Collected data:
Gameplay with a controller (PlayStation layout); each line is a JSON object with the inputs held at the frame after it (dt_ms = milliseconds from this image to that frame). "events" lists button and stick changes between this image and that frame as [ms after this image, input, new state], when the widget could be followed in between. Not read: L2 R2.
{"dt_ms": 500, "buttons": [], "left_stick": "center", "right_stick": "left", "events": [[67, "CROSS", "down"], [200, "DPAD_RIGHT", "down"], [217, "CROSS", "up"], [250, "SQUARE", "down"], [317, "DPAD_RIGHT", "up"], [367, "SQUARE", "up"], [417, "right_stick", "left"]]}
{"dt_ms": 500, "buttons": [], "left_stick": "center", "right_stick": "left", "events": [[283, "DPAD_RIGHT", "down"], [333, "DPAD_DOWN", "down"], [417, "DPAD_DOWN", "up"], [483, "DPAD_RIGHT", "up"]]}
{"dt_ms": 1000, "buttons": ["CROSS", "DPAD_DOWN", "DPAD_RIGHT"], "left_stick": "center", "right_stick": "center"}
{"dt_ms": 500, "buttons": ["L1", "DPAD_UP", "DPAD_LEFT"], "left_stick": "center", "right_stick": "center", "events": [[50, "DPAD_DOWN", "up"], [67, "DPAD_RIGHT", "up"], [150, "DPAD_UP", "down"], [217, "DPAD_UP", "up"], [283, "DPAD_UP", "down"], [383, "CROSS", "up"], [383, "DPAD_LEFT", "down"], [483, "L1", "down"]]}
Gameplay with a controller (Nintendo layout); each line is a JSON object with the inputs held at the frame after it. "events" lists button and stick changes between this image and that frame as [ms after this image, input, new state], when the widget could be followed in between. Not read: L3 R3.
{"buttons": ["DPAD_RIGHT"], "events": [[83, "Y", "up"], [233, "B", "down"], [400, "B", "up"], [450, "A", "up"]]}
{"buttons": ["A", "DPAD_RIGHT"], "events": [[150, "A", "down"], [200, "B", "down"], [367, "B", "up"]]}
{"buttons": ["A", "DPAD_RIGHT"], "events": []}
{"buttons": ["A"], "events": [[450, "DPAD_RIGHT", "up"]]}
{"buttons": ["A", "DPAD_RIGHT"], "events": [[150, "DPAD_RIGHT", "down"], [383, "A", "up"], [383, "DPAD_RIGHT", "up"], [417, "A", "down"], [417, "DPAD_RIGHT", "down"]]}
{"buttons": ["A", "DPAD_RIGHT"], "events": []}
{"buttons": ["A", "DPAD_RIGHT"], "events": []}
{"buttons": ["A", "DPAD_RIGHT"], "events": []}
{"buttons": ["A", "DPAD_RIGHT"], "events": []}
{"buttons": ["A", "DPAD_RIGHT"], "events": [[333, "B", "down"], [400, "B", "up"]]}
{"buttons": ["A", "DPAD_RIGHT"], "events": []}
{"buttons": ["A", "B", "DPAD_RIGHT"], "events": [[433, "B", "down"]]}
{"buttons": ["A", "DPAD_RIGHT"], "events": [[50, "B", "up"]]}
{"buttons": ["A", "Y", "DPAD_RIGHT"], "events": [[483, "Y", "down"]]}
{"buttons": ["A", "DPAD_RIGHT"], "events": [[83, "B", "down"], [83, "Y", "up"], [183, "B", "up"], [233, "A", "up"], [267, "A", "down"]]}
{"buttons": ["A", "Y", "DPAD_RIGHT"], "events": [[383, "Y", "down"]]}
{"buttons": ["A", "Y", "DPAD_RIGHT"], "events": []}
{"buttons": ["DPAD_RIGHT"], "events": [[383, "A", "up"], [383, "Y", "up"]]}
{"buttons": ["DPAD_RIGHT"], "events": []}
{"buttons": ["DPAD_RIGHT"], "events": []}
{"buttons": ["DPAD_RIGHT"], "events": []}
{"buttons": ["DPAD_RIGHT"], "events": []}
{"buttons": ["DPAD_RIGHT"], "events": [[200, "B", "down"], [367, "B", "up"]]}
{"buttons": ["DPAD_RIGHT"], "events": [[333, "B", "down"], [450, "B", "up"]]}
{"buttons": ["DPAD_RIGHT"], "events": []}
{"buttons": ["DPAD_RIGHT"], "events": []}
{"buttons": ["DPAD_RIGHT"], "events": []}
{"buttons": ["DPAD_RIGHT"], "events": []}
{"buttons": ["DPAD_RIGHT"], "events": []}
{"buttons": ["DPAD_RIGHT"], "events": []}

## Task statement
Copy out all lines above holding "JSON".

## Written reply
Gameplay with a controller (PlayStation layout); each line is a JSON object with the inputs held at the frame after it (dt_ms = milliseconds from this image to that frame). "events" lists button and stick changes between this image and that frame as [ms after this image, input, new state], when the widget could be followed in between. Not read: L2 R2.
Gameplay with a controller (Nintendo layout); each line is a JSON object with the inputs held at the frame after it. "events" lists button and stick changes between this image and that frame as [ms after this image, input, new state], when the widget could be followed in between. Not read: L3 R3.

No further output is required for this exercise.